Statistically adaptive learning for a general class of cost functions (SA L-BFGS)
This work addresses the challenge of efficient large-scale machine learning for practitioners dealing with massive datasets, though it is incremental as it builds on existing L-BFGS methods.
The authors tackled the problem of scaling linear learning to tera-scale datasets with trillions of features and billions of examples by developing SA L-BFGS, a method that modifies batch L-BFGS using statistical tools for fast convergence, resulting in a system that outperforms current best systems like Vowpal Wabbit and AllReduce on the KDD Cup 2012 dataset.

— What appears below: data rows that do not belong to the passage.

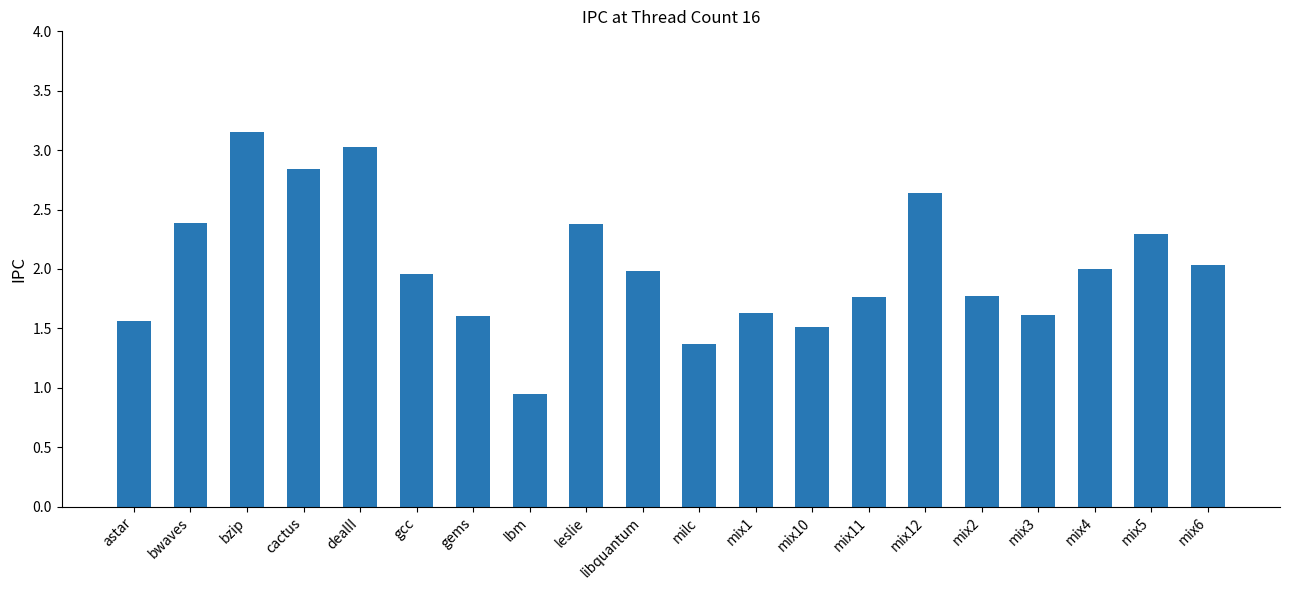

Does the chart contain stacked bars?

No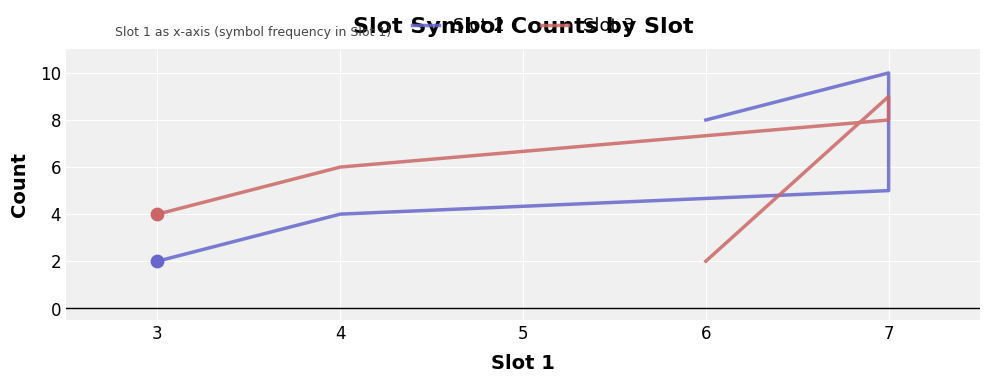

Which series reaches the maximum Y coordinate?

Slot 2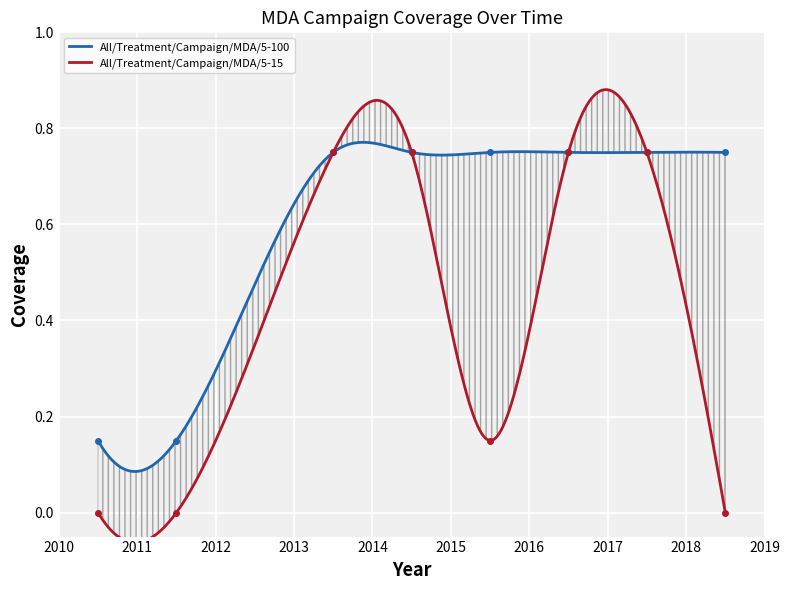

Rank the series at 2011.5 from highest to lowest value.

All/Treatment/Campaign/MDA/5-100, All/Treatment/Campaign/MDA/5-15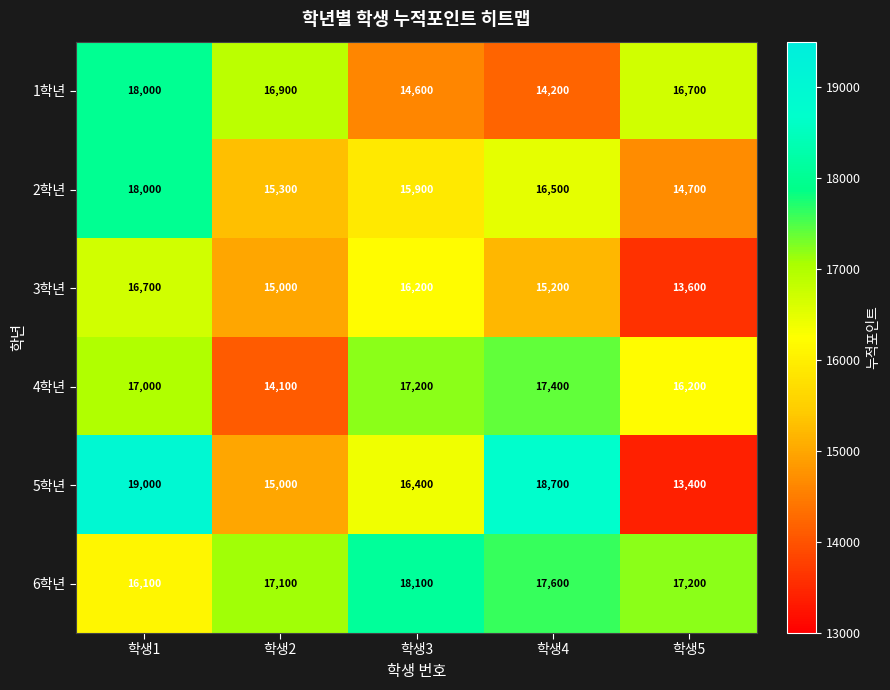

List the labels in order of 5학년 value, smallest first.

학생5, 학생2, 학생3, 학생4, 학생1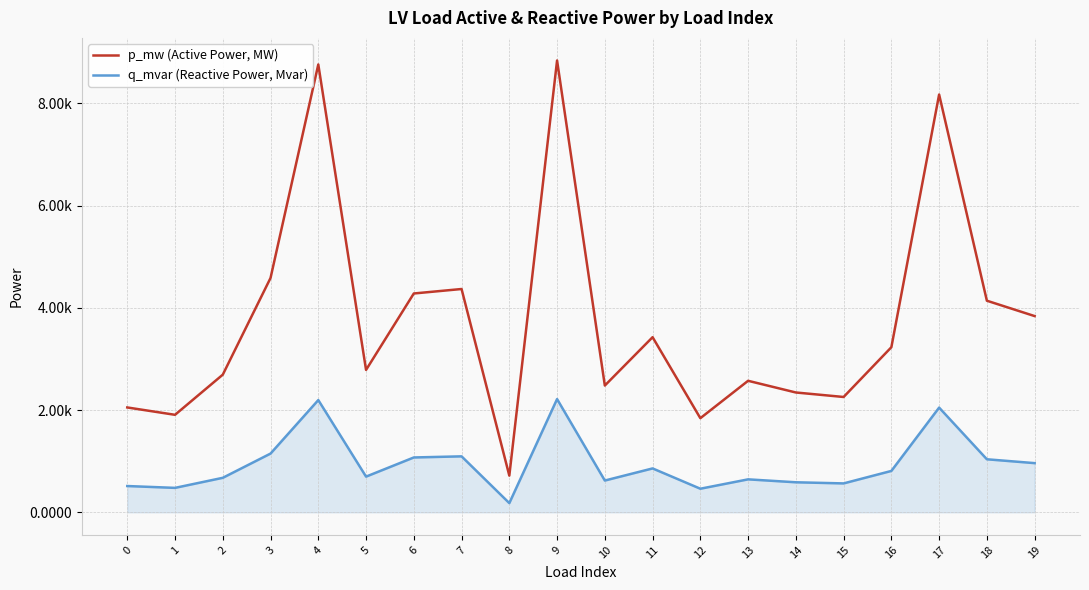

Does the chart display data point markers on the line(s)?

No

We present a system that enables rapid model experimentation for tera-scale machine learning with trillions of non-zero features, billions of training examples, and millions of parameters. Our contribution to the literature is a new method (SA L-BFGS) for changing batch L-BFGS to perform in near real-time by using statistical tools to balance the contributions of previous weights, old training examples, and new training examples to achieve fast convergence with few iterations. The result is, to our knowledge, the most scalable and flexible linear learning system reported in the literature, beating standard practice with the current best system (Vowpal Wabbit and AllReduce). Using the KDD Cup 2012 data set from Tencent, Inc. we provide experimental results to verify the performance of this method.